Data visualization images

# # # # # # #

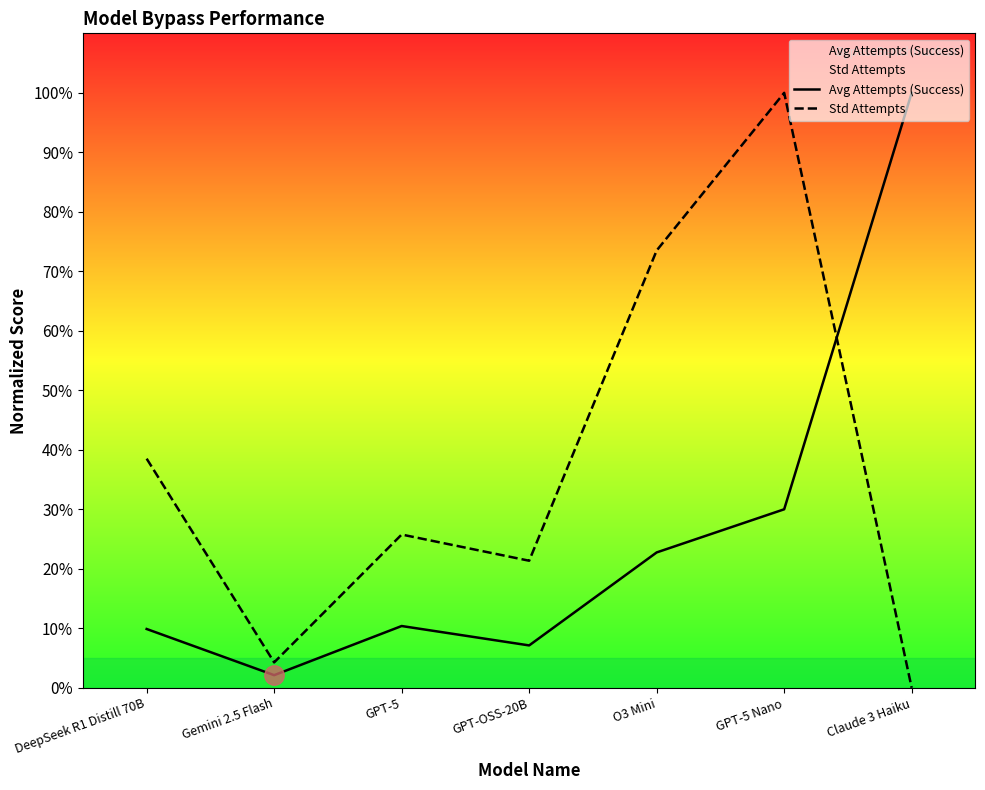

What is the approximate value of Std Attempts at GPT-5?

25.8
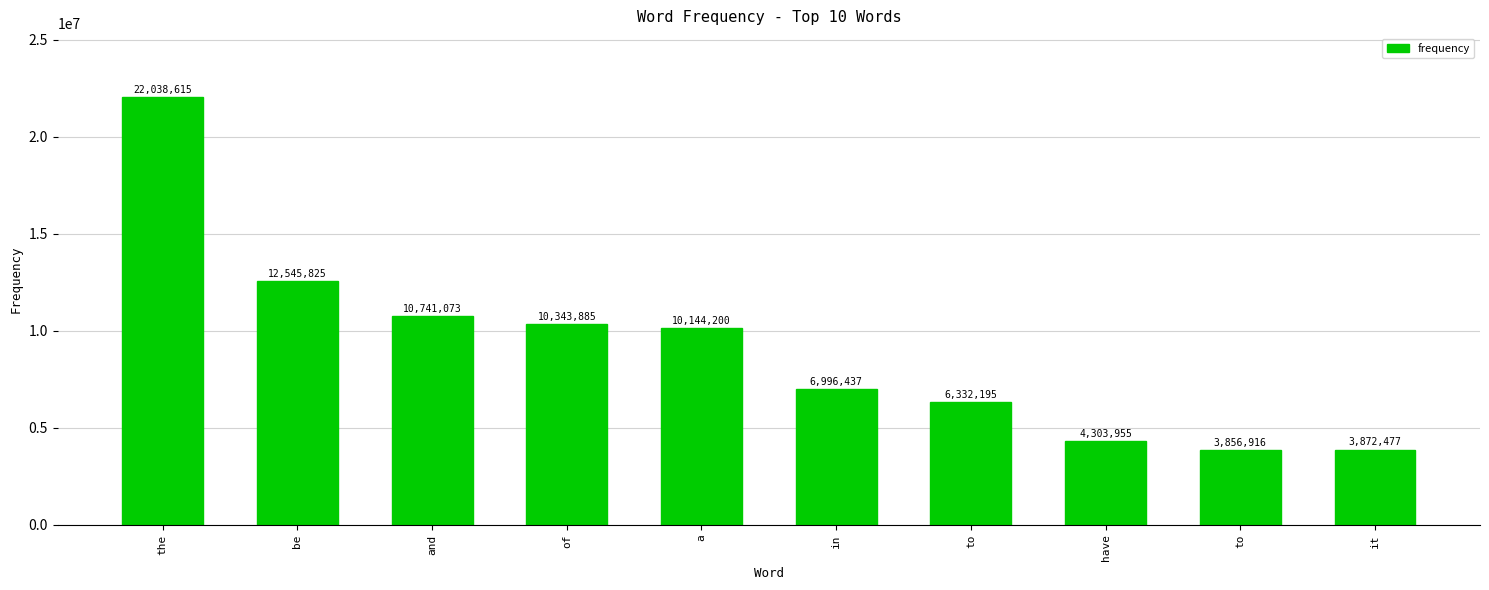

How many data points are less than 10144200?

5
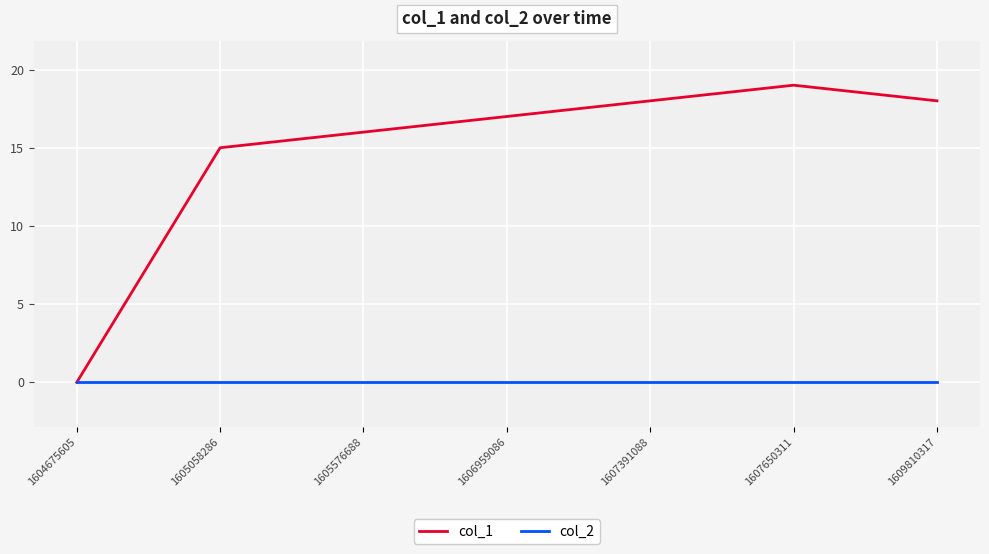

Rank the series by their maximum value, from lowest to highest.

col_2, col_1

# # # # # # #

* _Brief_
Reproduce every row above word for word, omitting the pictures.

* _Response to this task_
What is the approximate value of Std Attempts at GPT-5?

25.8

How many data points are less than 10144200?

5

Rank the series by their maximum value, from lowest to highest.

col_2, col_1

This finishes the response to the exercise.